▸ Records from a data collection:
◇ ◇ ◇ ◇ ◇

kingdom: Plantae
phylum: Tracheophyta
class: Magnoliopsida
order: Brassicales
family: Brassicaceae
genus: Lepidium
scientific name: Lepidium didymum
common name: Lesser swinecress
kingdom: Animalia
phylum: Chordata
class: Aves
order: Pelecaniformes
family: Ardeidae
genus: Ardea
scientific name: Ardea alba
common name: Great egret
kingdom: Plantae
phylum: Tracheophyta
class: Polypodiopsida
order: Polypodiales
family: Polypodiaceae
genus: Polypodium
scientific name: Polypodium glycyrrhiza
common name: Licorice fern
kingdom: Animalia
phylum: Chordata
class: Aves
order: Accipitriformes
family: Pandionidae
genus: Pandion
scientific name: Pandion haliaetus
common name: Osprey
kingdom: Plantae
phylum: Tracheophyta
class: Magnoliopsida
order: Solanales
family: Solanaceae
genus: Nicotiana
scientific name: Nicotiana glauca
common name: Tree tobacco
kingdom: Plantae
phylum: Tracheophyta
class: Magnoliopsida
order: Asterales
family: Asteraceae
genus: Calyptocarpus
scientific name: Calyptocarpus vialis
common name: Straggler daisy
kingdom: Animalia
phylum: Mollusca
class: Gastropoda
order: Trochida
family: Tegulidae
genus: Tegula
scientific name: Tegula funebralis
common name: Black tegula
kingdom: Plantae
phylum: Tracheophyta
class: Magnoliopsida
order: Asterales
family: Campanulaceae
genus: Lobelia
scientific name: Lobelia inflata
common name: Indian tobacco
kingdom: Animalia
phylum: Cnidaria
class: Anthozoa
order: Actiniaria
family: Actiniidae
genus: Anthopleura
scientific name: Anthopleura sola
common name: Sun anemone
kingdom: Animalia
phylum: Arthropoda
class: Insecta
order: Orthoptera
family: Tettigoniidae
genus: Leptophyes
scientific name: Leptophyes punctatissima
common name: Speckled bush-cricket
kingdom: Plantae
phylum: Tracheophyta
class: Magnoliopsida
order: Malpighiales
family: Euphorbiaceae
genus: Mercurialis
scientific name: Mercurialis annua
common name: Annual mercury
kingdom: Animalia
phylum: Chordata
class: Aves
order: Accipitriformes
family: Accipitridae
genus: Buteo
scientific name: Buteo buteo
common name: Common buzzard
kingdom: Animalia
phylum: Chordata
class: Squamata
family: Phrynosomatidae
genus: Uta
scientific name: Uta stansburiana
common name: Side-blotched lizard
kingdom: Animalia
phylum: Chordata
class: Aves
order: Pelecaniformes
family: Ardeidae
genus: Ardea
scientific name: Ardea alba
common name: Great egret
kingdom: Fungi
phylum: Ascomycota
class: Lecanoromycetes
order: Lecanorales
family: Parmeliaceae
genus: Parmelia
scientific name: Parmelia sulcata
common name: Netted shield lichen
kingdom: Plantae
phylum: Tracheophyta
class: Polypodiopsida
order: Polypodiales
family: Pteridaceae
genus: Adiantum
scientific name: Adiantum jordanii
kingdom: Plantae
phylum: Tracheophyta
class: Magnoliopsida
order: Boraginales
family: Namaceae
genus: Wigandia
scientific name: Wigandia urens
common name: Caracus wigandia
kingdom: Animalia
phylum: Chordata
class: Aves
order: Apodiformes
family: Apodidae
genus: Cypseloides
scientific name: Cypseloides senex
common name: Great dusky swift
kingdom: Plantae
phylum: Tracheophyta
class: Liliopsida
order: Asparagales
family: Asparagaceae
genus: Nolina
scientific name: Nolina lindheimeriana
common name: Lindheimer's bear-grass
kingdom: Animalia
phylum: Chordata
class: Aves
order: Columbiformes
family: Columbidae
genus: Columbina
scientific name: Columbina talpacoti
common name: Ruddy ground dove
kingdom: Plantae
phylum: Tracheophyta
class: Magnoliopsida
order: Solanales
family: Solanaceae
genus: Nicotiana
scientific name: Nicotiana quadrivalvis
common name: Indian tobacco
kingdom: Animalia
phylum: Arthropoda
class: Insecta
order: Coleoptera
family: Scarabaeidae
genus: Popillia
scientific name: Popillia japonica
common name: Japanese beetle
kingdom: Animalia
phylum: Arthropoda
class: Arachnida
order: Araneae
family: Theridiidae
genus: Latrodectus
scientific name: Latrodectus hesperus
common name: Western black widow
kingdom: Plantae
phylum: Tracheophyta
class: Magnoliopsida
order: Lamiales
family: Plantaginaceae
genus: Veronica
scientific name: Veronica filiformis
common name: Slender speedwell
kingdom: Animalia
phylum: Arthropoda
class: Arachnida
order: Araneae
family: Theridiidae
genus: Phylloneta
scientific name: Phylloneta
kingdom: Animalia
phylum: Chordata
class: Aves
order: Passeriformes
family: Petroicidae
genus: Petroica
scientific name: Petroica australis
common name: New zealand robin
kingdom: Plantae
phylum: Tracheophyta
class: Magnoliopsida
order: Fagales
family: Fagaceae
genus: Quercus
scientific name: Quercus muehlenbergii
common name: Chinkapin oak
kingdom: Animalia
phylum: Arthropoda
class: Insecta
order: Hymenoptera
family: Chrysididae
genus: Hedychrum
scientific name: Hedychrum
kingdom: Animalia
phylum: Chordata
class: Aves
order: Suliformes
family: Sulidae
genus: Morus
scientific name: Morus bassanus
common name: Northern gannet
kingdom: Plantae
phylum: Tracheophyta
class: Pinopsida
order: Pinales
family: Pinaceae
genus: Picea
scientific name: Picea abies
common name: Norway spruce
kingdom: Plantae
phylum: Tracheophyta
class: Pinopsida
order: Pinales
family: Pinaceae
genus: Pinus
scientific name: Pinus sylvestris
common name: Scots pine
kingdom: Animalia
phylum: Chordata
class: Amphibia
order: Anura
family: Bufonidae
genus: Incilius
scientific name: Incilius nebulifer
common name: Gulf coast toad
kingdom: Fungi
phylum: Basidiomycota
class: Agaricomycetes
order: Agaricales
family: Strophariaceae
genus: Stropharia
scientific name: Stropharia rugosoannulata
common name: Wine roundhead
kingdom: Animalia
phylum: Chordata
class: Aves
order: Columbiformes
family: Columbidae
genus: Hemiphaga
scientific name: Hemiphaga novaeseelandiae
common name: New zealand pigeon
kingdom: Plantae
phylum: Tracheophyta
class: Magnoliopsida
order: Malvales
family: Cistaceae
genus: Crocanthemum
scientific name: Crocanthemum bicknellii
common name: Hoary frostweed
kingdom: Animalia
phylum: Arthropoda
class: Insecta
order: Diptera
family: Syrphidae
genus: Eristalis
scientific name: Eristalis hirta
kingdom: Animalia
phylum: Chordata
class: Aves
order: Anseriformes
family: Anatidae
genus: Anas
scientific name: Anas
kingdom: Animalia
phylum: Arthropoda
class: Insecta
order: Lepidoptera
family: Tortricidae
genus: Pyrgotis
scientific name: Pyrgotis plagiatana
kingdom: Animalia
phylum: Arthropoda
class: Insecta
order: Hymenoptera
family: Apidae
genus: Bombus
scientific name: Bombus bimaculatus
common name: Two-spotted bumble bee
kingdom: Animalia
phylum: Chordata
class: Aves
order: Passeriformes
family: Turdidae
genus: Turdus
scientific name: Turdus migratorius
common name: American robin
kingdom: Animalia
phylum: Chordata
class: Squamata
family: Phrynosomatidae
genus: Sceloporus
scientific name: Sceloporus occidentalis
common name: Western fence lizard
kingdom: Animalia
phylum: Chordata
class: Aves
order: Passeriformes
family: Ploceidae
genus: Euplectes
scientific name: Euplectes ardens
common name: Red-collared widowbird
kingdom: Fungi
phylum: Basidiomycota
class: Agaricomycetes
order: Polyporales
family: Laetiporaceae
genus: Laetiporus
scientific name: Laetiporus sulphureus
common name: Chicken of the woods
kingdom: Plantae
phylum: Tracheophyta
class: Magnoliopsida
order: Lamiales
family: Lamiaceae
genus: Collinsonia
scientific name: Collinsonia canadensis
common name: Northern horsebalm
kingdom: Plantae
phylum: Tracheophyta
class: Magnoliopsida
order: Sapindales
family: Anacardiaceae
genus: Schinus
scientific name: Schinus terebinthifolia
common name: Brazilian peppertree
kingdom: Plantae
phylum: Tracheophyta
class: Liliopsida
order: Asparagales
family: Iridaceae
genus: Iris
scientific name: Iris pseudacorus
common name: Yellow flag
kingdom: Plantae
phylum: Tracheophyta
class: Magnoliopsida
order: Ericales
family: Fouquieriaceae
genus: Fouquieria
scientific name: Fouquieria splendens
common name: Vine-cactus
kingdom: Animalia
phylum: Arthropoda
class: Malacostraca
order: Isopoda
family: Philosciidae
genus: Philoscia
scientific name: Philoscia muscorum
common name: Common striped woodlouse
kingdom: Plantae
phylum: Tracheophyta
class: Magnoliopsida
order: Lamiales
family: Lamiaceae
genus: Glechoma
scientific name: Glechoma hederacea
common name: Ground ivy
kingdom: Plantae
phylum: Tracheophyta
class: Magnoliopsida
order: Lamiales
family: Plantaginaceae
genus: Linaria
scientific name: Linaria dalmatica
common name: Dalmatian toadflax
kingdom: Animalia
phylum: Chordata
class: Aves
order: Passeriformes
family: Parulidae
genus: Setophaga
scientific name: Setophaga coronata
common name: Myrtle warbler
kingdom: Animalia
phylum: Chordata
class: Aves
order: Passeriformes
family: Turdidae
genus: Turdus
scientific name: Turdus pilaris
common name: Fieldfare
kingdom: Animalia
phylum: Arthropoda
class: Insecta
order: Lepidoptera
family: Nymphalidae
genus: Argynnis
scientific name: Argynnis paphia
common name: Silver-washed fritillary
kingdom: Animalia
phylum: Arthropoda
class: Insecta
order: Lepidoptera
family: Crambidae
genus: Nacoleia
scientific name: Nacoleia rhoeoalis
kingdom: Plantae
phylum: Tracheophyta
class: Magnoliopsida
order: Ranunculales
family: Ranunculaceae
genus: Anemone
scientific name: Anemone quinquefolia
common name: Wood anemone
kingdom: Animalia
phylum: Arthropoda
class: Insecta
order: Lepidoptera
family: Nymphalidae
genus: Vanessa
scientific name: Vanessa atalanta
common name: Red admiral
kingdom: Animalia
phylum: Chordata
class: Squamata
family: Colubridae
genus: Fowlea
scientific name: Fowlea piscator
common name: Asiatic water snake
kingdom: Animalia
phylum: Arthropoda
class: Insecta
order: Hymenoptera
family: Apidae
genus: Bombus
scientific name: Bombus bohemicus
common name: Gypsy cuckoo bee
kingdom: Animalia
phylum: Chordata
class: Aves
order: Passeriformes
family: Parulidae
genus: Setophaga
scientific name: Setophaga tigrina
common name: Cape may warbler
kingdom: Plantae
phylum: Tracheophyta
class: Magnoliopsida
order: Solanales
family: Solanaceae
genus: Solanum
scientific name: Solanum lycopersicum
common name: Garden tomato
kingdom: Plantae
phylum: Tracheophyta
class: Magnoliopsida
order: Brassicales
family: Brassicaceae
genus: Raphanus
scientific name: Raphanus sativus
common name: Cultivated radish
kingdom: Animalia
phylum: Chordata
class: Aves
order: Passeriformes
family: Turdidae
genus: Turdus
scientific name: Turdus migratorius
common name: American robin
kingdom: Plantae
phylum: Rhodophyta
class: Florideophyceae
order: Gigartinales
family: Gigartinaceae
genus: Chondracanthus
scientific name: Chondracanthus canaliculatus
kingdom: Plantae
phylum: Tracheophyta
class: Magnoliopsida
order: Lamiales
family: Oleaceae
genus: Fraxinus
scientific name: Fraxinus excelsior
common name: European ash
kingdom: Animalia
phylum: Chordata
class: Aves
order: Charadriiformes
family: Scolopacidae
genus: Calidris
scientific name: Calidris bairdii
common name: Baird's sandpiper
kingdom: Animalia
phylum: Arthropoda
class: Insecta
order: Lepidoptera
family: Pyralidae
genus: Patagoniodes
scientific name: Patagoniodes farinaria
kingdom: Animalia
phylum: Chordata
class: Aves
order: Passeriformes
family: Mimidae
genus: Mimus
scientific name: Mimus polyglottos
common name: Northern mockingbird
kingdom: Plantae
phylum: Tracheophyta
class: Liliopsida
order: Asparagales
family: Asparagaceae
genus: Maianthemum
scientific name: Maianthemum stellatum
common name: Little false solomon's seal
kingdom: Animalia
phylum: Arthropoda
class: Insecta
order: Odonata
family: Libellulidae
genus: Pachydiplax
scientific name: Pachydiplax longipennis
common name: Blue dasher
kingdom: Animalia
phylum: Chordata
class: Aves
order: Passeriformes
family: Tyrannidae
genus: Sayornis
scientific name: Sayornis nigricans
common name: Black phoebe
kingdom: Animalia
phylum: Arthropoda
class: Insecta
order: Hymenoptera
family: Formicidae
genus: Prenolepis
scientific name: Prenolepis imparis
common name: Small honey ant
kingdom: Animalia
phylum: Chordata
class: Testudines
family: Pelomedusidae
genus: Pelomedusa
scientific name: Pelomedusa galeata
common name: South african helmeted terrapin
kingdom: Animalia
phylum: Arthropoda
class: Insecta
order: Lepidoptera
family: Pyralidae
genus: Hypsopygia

◇ ◇ ◇ ◇ ◇

▸ Your task: Please output the records from the start through the line holding "family: Campanulaceae", inclusive, as a two-column CSV with the headers rank and name. Give one row per record, put each field in quotes, and turn any line breaks into spaces.

▸ Answer to this problem:
rank,name
"kingdom:","Plantae"
"phylum:","Tracheophyta"
"class:","Magnoliopsida"
"order:","Brassicales"
"family:","Brassicaceae"
"genus:","Lepidium"
"scientific name:","Lepidium didymum"
"common name:","Lesser swinecress"
"kingdom:","Animalia"
"phylum:","Chordata"
"class:","Aves"
"order:","Pelecaniformes"
"family:","Ardeidae"
"genus:","Ardea"
"scientific name:","Ardea alba"
"common name:","Great egret"
"kingdom:","Plantae"
"phylum:","Tracheophyta"
"class:","Polypodiopsida"
"order:","Polypodiales"
"family:","Polypodiaceae"
"genus:","Polypodium"
"scientific name:","Polypodium glycyrrhiza"
"common name:","Licorice fern"
"kingdom:","Animalia"
"phylum:","Chordata"
"class:","Aves"
"order:","Accipitriformes"
"family:","Pandionidae"
"genus:","Pandion"
"scientific name:","Pandion haliaetus"
"common name:","Osprey"
"kingdom:","Plantae"
"phylum:","Tracheophyta"
"class:","Magnoliopsida"
"order:","Solanales"
"family:","Solanaceae"
"genus:","Nicotiana"
"scientific name:","Nicotiana glauca"
"common name:","Tree tobacco"
"kingdom:","Plantae"
"phylum:","Tracheophyta"
"class:","Magnoliopsida"
"order:","Asterales"
"family:","Asteraceae"
"genus:","Calyptocarpus"
"scientific name:","Calyptocarpus vialis"
"common name:","Straggler daisy"
"kingdom:","Animalia"
"phylum:","Mollusca"
"class:","Gastropoda"
"order:","Trochida"
"family:","Tegulidae"
"genus:","Tegula"
"scientific name:","Tegula funebralis"
"common name:","Black tegula"
"kingdom:","Plantae"
"phylum:","Tracheophyta"
"class:","Magnoliopsida"
"order:","Asterales"
"family:","Campanulaceae"